A common sight in the game when a batsman just fended off a rising delivery. The ball had hit the inside of the bat and was going between the batsman and the wickets. The batsman instinctively turned around, to track the ball moving towards the wickets behind him when the non-striker came darting towards his side for a single. Realizing the non-striker was already close to his crease, the batsman set off for the other side, but slipped, lost grip over his bat, yet picked himself to run without the bat but saw the bowler effecting the run-out off a throw from the fielding team.
A batsman jumped in the air to avoid being hit on the foot by the rushing ball for an attempted run out. The moment the ball hit the wickets was also the moment when the batsman had jumped, the bat also being in the air. He had just run himself out!
Many of them have starred the star, legendary Pakistani Batsman Inzamam-ul-haq. Multiple times, as a non-striker still in his crease, he would simply turn away the batsman in a very languid manner, while he was darting at the other side for a quick single! Once umpired had to consult among themselves for whom to be declared run out. Inzamam hit a shot, moved out for a single even as the non-striker dashed at the batting end. Unable to pick pace Inzamam tried to veer back at the batting crease. Though by this time the non-striking batsman, Ijaz Ahmed, had crossed Inzamam. The umpired had to concur among themselves as who to give out since the bails had been dislodged at the other end! It was a photo finish among two batsmen of the same team to avoid being given run out.
Scenes of both batsmen slipping amidst the pitch, Bowlers on their follow-through or recouping from it colliding with the batsman on, alongside the pitch.
A situation where the batsman on strike not having an intent for single even as the non-striker already went past him in his crease. The bowler picked up the ball and instead of throwing it at the wickets or to the fielders who had converged around the wickets, ran with the ball towards the vacant non-striker crease with the shot-maker behind now trying to out-run him. Or the throw from the keeper not collected properly but bails dislodged on the second attempt.
Amusingly a mix-up saw both batsmen running towards the same side of the crease, each one alongside the bowler. The fielder collected the ball and threw it at the non-striker’s end where the batsmen were scampering and the bowler stood. Instead of letting the ball go to the stumps, the bowler collected the ball and run towards the now vacant side of the striking batsman’s crease and effected a unique run-out!

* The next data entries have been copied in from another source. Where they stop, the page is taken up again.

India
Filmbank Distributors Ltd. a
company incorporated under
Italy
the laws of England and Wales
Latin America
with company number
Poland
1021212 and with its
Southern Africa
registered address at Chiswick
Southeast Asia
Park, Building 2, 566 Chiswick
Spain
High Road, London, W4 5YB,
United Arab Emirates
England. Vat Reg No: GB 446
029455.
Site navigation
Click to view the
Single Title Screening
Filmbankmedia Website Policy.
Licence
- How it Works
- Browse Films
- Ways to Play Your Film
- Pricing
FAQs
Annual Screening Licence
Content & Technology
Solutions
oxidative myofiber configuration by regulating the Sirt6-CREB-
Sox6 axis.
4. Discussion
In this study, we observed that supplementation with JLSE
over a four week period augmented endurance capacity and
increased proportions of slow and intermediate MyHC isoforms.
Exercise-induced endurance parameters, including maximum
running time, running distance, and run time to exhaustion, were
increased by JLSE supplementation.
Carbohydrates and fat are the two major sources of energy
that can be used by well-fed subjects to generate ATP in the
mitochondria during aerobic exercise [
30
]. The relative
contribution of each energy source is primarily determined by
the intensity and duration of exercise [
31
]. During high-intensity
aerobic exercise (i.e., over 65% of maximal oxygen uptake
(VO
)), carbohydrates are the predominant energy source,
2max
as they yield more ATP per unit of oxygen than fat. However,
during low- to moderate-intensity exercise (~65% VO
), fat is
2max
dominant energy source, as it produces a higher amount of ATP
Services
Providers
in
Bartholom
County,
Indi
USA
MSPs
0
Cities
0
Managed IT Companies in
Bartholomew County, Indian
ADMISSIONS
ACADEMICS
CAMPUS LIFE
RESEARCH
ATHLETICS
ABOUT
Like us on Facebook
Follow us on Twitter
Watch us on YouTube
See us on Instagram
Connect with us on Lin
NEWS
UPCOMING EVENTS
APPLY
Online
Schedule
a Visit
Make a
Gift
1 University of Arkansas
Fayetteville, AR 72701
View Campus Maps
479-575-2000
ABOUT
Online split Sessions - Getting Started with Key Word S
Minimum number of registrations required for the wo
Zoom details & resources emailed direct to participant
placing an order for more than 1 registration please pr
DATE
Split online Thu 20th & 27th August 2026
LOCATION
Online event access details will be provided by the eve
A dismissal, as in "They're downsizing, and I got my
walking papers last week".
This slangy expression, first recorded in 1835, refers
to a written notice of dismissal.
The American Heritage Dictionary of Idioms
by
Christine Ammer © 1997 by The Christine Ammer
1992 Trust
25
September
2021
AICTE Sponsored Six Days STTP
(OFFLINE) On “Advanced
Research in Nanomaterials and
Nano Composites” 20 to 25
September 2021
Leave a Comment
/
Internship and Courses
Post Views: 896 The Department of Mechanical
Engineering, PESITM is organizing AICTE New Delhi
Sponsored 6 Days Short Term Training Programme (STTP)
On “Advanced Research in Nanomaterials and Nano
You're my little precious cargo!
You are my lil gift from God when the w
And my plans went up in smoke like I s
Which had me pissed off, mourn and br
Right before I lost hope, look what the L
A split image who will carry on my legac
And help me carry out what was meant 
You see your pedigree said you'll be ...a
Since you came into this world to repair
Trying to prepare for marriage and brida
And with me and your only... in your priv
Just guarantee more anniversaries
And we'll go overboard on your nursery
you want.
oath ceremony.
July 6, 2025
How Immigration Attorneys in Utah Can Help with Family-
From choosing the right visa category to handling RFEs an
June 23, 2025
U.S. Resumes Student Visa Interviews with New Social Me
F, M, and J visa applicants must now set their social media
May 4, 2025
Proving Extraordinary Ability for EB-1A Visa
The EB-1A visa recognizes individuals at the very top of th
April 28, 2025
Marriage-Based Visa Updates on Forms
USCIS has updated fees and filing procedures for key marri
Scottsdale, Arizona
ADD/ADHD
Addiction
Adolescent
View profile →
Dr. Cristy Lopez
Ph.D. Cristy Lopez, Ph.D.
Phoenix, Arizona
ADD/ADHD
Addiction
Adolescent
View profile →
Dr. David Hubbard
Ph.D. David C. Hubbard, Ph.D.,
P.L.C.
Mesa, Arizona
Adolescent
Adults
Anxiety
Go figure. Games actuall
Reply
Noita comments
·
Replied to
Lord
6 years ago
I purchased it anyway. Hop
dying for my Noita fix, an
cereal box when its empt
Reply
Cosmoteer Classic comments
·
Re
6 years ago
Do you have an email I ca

Funnily enough, the batsman hit the ball that went to the boundary. It was set to be an easy couple. And it began so. After the first run, the striking batsman turned to run the second back at his crease when he slipped immediately post taking the first run. The non-striker was running back with his eyes only on the ball unmindful of the slip of his batting partner. He was halfway through in his second run, eyes still on the ball, when he looked upto his partner and realized his slipping on the pitch. In the same instant as his sight suddenly drifted from the ball back to his batting partner. he himself slipped, losing his wicket!